Let’s Quote That Center for Retirement Research Study

It measures the time until pension disasters two ways. On a termination basis, future money paid in by taxpayers and public employees is used to pay for the pension benefits that are being earned today, to ensure the non-retired will also get a pension. On an ongoing pensions, all the money paid now goes to the retired, including the money paid by current employees, leaving no money for their own pensions. So what happens to the NYC teacher pensions under that scenario?

"Under either the termination approach or the ongoing approach, the exhaustion dates for individual plans are widely distributed around the aggregate exhaustion dates…As expected, the ongoing scenario shows far fewer plans exhausting their assets in the next 15 years, suggesting that plans have more breathing room than the termination approach suggests."

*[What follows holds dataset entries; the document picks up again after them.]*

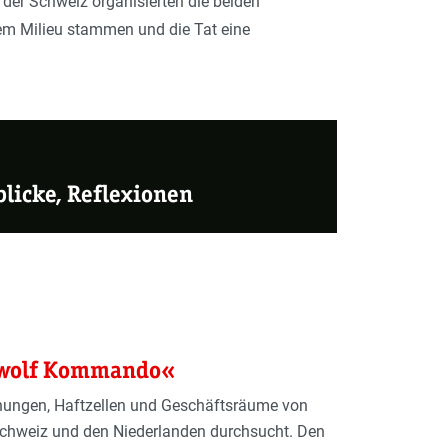
der Schweiz organisierten die beiden
em Milieu stammen und die Tat eine
licke, Reflexionen
rwolf Kommando«
nungen, Haftzellen und Geschäftsräume von
Schweiz und den Niederlanden durchsucht. Den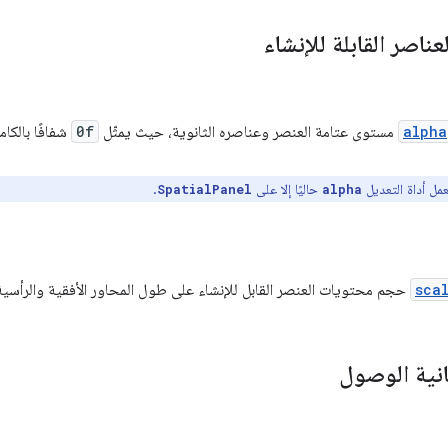
ناصر القابلة للإنشاء
alpha
مستوى عتامة العنصر وعناصره الثانوية، حيث يمثّل
0f
شفافًا بالكام
عمل أداة التعديل
حاليًا إلا على
.
SpatialPanel
alpha
sca
حجم محتويات العنصر القابل للإنشاء على طول المحاور الأفقية والرأسية
انية الوصول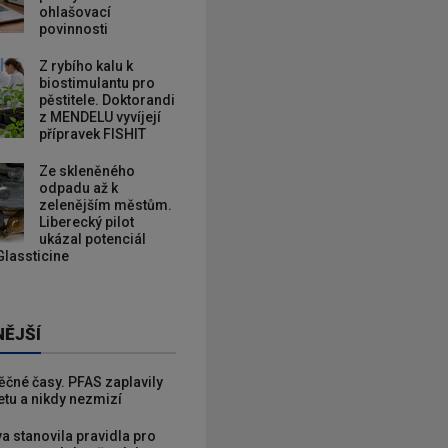
ohlašovací
povinnosti
Z rybího kalu k
biostimulantu pro
pěstitele. Doktorandi
z MENDELU vyvíjejí
přípravek FISHIT
Ze skleněného
odpadu až k
zelenějším městům.
Liberecký pilot
ukázal potenciál
Glassticine
NĚJŠÍ
věčné časy. PFAS zaplavily
etu a nikdy nezmizí
va stanovila pravidla pro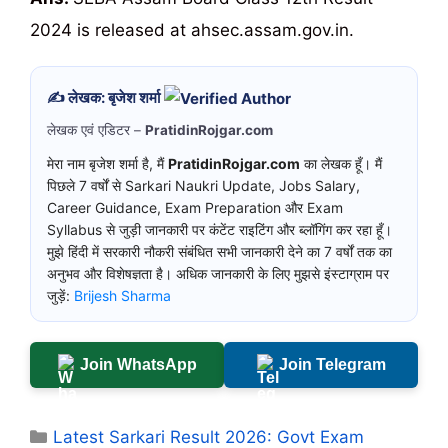
2024 is released at ahsec.assam.gov.in.
✍️ लेखक: बृजेश शर्मा
लेखक एवं एडिटर –
PratidinRojgar.com
मेरा नाम बृजेश शर्मा है, मैं
PratidinRojgar.com
का लेखक हूँ। मैं
पिछले 7 वर्षों से Sarkari Naukri Update, Jobs Salary,
Career Guidance, Exam Preparation और Exam
Syllabus से जुड़ी जानकारी पर कंटेंट राइटिंग और ब्लॉगिंग कर रहा हूँ।
मुझे हिंदी में सरकारी नौकरी संबंधित सभी जानकारी देने का 7 वर्षों तक का
अनुभव और विशेषज्ञता है। अधिक जानकारी के लिए मुझसे इंस्टाग्राम पर
जुड़ें:
Brijesh Sharma
Join WhatsApp
Join Telegram
Categories
Latest Sarkari Result 2026: Govt Exam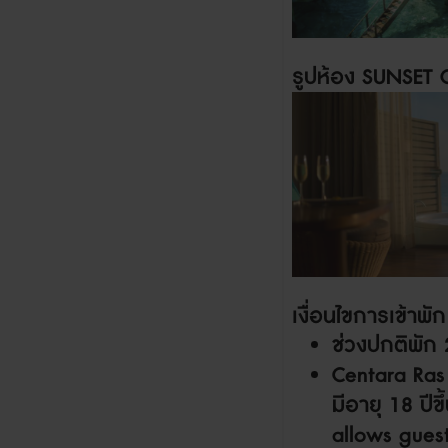
รูปห้อง
SUNSET 
เงื่อนไขการเข้าพั
ช่วงปกติพัก
Centara Ras
มีอายุ
18
ปีขึ
allows gues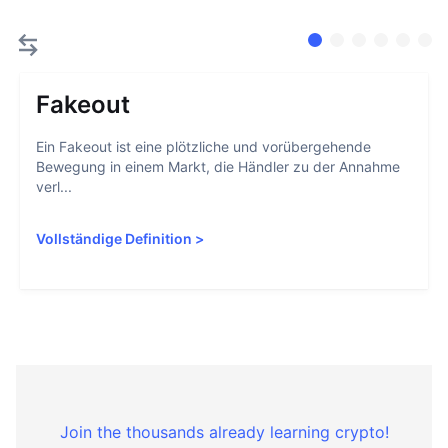
Fakeout
Ein Fakeout ist eine plötzliche und vorübergehende
Bewegung in einem Markt, die Händler zu der Annahme
verl...
Vollständige Definition
>
Join the thousands already learning crypto!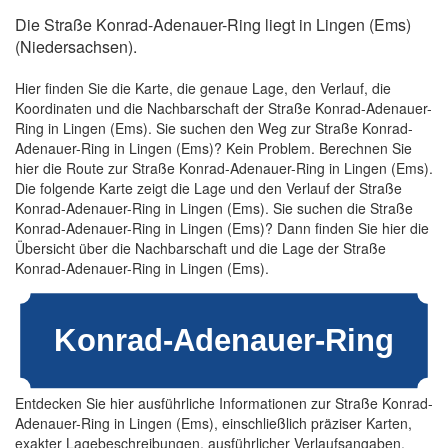
Die Straße Konrad-Adenauer-Ring liegt in Lingen (Ems)
(Niedersachsen).
Hier finden Sie die Karte, die genaue Lage, den Verlauf, die
Koordinaten und die Nachbarschaft der Straße Konrad-Adenauer-
Ring in Lingen (Ems). Sie suchen den Weg zur Straße Konrad-
Adenauer-Ring in Lingen (Ems)? Kein Problem. Berechnen Sie
hier die Route zur Straße Konrad-Adenauer-Ring in Lingen (Ems).
Die folgende Karte zeigt die Lage und den Verlauf der Straße
Konrad-Adenauer-Ring in Lingen (Ems). Sie suchen die Straße
Konrad-Adenauer-Ring in Lingen (Ems)? Dann finden Sie hier die
Übersicht über die Nachbarschaft und die Lage der Straße
Konrad-Adenauer-Ring in Lingen (Ems).
Entdecken Sie hier ausführliche Informationen zur Straße Konrad-
Adenauer-Ring in Lingen (Ems), einschließlich präziser Karten,
exakter Lagebeschreibungen, ausführlicher Verlaufsangaben,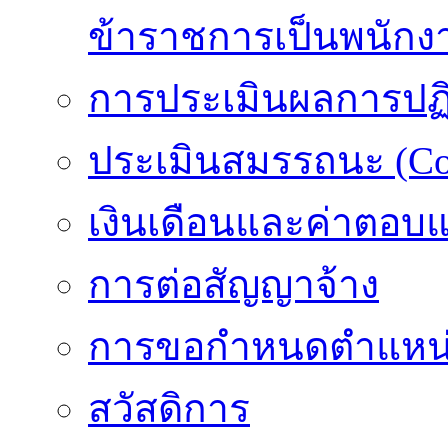
ข้าราชการเป็นพนักง
การประเมินผลการปฏิบ
ประเมินสมรรถนะ (Co
เงินเดือนและค่าตอบ
การต่อสัญญาจ้าง
การขอกำหนดตำแหน่
สวัสดิการ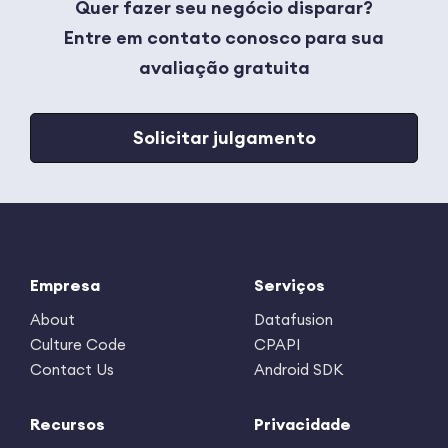
Quer fazer seu negócio disparar?
Entre em contato conosco para sua
avaliação gratuita
Solicitar julgamento
Empresa
Serviços
About
Datafusion
Culture Code
CPAPI
Contact Us
Android SDK
Recursos
Privacidade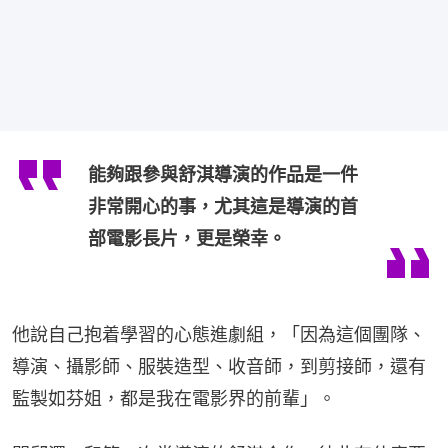
能夠跟參與舒淇導演的作品是一件
非常開心的事，尤其這是導演的首
部電影長片，更是榮幸。
他說自己抱着學習的心態進劇組，「因為這個團隊、
導演、攝影師、服裝造型、收音師，到剪接師，還有
監製如芬姐，都是我在電影界的前輩」。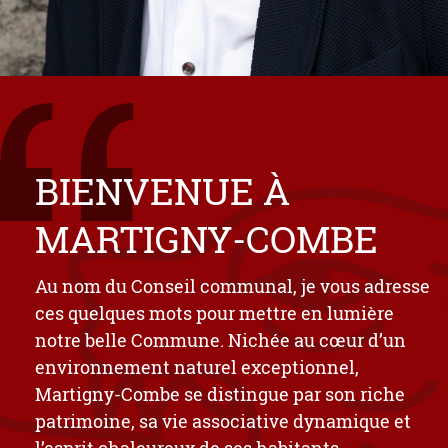
BIENVENUE À
MARTIGNY-COMBE
Au nom du Conseil communal, je vous adresse
ces quelques mots pour mettre en lumière
notre belle Commune. Nichée au cœur d’un
environnement naturel exceptionnel,
Martigny-Combe se distingue par son riche
patrimoine, sa vie associative dynamique et
l’esprit chaleureux de ses habitants.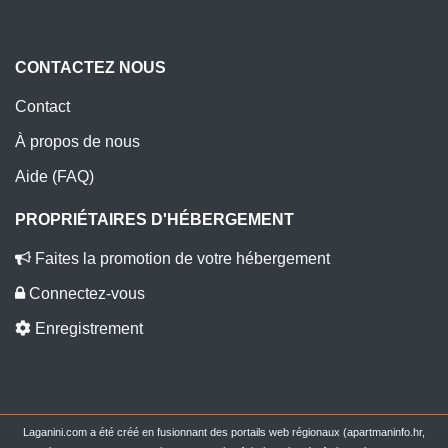
CONTACTEZ NOUS
Contact
À propos de nous
Aide (FAQ)
PROPRIÉTAIRES D'HÉBERGEMENT
Faites la promotion de votre hébergement
Connectez-vous
Enregistrement
Laganini.com a été créé en fusionnant des portails web régionaux (apartmaninfo.hr,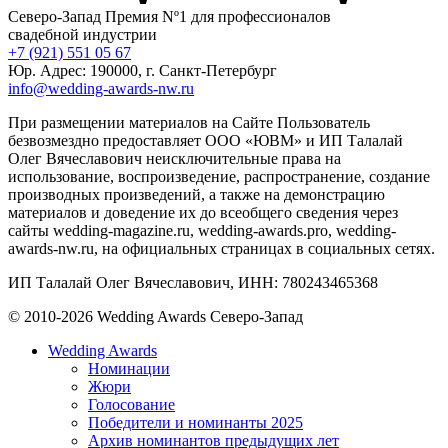
Северо-Запад
Премия Nº1 для профессионалов
свадебной индустрии
+7 (921) 551 05 67
Юр. Адрес: 190000, г. Санкт-Петербург
info@wedding-awards-nw.ru
При размещении материалов на Сайте Пользователь
безвозмездно предоставляет ООО «ЮВМ» и ИП Талалай
Олег Вячеславович неисключительные права на
использование, воспроизведение, распространение, создание
производных произведений, а также на демонстрацию
материалов и доведение их до всеобщего сведения через
сайты wedding-magazine.ru, wedding-awards.pro, wedding-
awards-nw.ru, на официальных страницах в социальных сетях.
ИП Талалай Олег Вячеславович, ИНН: 780243465368
© 2010-2026 Wedding Awards Северо-Запад
Wedding Awards
Номинации
Жюри
Голосование
Победители и номинанты 2025
Архив номинантов предыдущих лет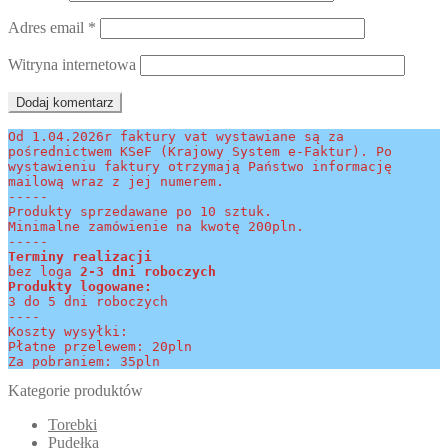
Adres email
*
Witryna internetowa
Od 1.04.2026r faktury vat wystawiane są za 
pośrednictwem KSeF (Krajowy System e-Faktur). Po 
wystawieniu faktury otrzymają Państwo informację 
mailową wraz z jej numerem.
-----
Produkty sprzedawane po 10 sztuk.
Minimalne zamówienie na kwotę 200pln.
-----
Terminy realizacji 
bez loga
 2-3 dni roboczych
Produkty logowane:
3 do 5 dni roboczych
----
Koszty wysyłki:
Płatne przelewem: 20pln
Za pobraniem: 35pln
Kategorie produktów
Torebki
Pudełka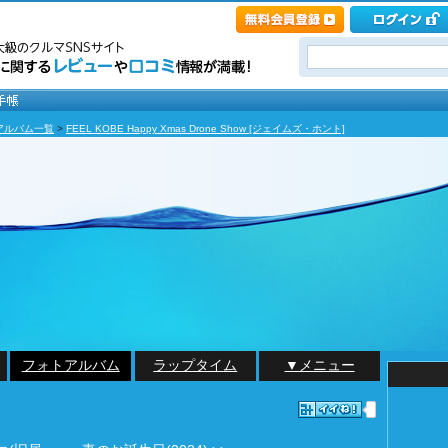
アルバム一覧
>
FEEL KOBE Happy Xmas Drone Show [ジェイムズ・ホント]
フォトアルバム
ラップタイム
▼メニュー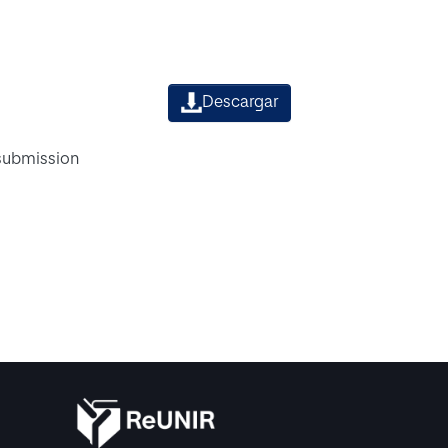
Descargar
 submission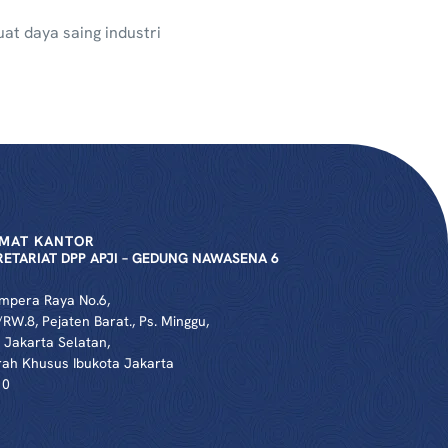
at daya saing industri
MAT KANTOR
RETARIAT DPP APJI – GEDUNG NAWASENA 6
Ampera Raya No.6,
/RW.8, Pejaten Barat., Ps. Minggu,
 Jakarta Selatan,
ah Khusus Ibukota Jakarta
10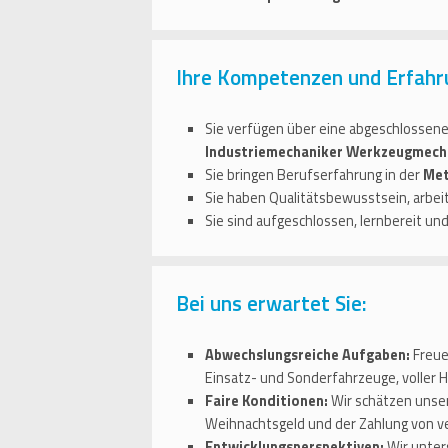
Ihre Kompetenzen und Erfahr
Sie verfügen über eine abgeschlossene
Industriemechaniker Werkzeugmecha
Sie bringen Berufserfahrung in der
Met
Sie haben Qualitätsbewusstsein, arbei
Sie sind aufgeschlossen, lernbereit un
Bei uns erwartet Sie:
Abwechslungsreiche Aufgaben:
Freue
Einsatz- und Sonderfahrzeuge, voller 
Faire Konditionen:
Wir schätzen unser
Weihnachtsgeld und der Zahlung von 
Entwicklungsperspektiven:
Wir unter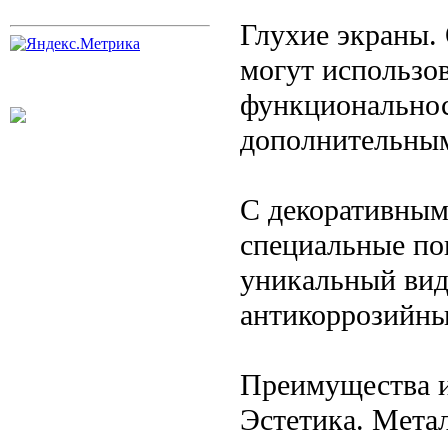
Глухие экраны.
могут использов
функциональнос
дополнительным
С декоративным
специальные по
уникальный вид
антикоррозийны
Преимущества и
Эстетика. Мета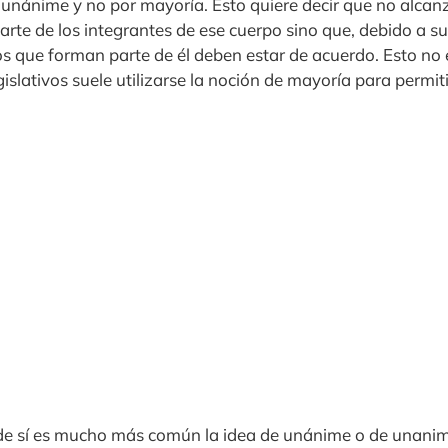
nánime y no por mayoría. Esto quiere decir que no alca
rte de los integrantes de ese cuerpo sino que, debido a su
os que forman parte de él deben estar de acuerdo. Esto no
gislativos suele utilizarse la noción de mayoría para permiti
de sí es mucho más común la idea de unánime o de unani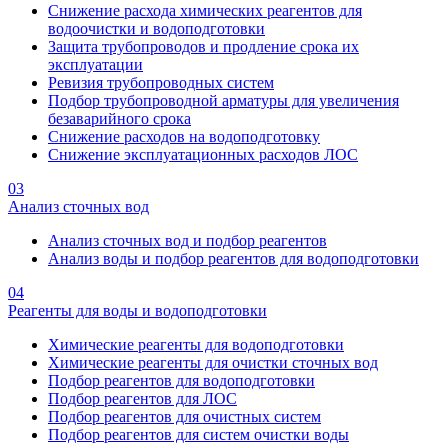
Снижение расхода химических реагентов для
водоочистки и водоподготовки
Защита трубопроводов и продление срока их
эксплуатации
Ревизия трубопроводных систем
Подбор трубопроводной арматуры для увеличения
безаварийного срока
Снижение расходов на водоподготовку
Снижение эксплуатационных расходов ЛОС
03
Анализ сточных вод
Анализ сточных вод и подбор реагентов
Анализ воды и подбор реагентов для водоподготовки
04
Реагенты для воды и водоподготовки
Химические реагенты для водоподготовки
Химические реагенты для очистки сточных вод
Подбор реагентов для водоподготовки
Подбор реагентов для ЛОС
Подбор реагентов для очистных систем
Подбор реагентов для систем очистки воды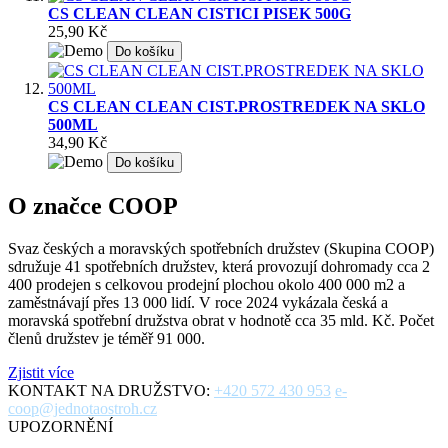
CS CLEAN CLEAN CISTICI PISEK 500G
25,90 Kč
Do košíku
CS CLEAN CLEAN CIST.PROSTREDEK NA SKLO
500ML
34,90 Kč
Do košíku
O značce COOP
Svaz českých a moravských spotřebních družstev (Skupina COOP)
sdružuje 41 spotřebních družstev, která provozují dohromady cca 2
400 prodejen s celkovou prodejní plochou okolo 400 000 m2 a
zaměstnávají přes 13 000 lidí. V roce 2024 vykázala česká a
moravská spotřební družstva obrat v hodnotě cca 35 mld. Kč. Počet
členů družstev je téměř 91 000.
Zjistit více
KONTAKT NA DRUŽSTVO:
+420 572 430 953
e-
coop@jednotaostroh.cz
UPOZORNĚNÍ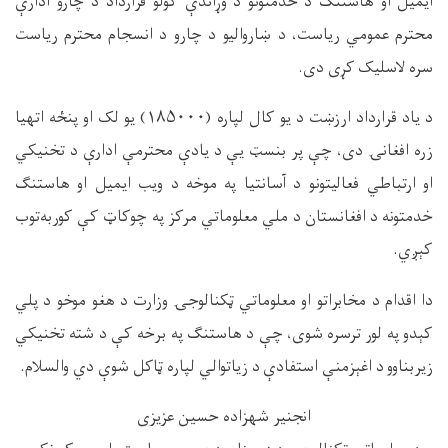
ایمیل او هاستنګ د خدمتونو د وړاندې کولو قرارداد د چارو ادارې
محترم عمومي ریاست، د ښاروالیو د چارو د انسجام محترم ریاست
سره لاسلیک کړی دی
.
د یاد قرارداد ارزښت د یو کال لپاره (
۱۸۵۰۰۰)
یو لک او پنځه اتهیا
زره افغانۍ دی، چې پر بنسټ یې د یادې محترمې ادارې د تخنیکي
او ارتباطي فعالیتونو د آسانتیا په موخه د ویب ایمیل او هاستنګ
خدمتونه د افغانستان د ملي معلوماتي مرکز په چوکاټ کې کوربه‌توب
کېږي
.
دا اقدام د مخابراتو او معلوماتي ټکنالوجۍ وزارت د هغو موخو د پلي
کېدو په لور ترسره شوی، چې د هاستنګ په برخه کې د شته تخنیکي
زیربناوو د اغېزمنې استفادې د زیاتوالي لپاره ټاکل شوې دي والسلام.
انجنیر شهزاده حسین عزیزی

That is, costs can be shifted to future taxpayers, postponing the collapse of public services and benefits until Generation Greed is no longer around or no longer needs them.

"Even in the ongoing framework, however, several large plans run out of assets in the next 15 years. These plans include Connecticut SERS, Illinois SERS, Illinois Universities, Kentucky ERS, Louisiana Teachers, New York City Teachers, and Rhode Island ERS."

"Benefits will be paid because they are contractual obligations of the employer, but the money will have to come from general revenues rather than the pension fund."

No problem. If we keep NYC taxes as a high level, lay off all the young teachers, keep their own pension contributions, and shut down the public schools, Randi Weingarten's generation still gets more than one year in retirement for each year worked. Game over.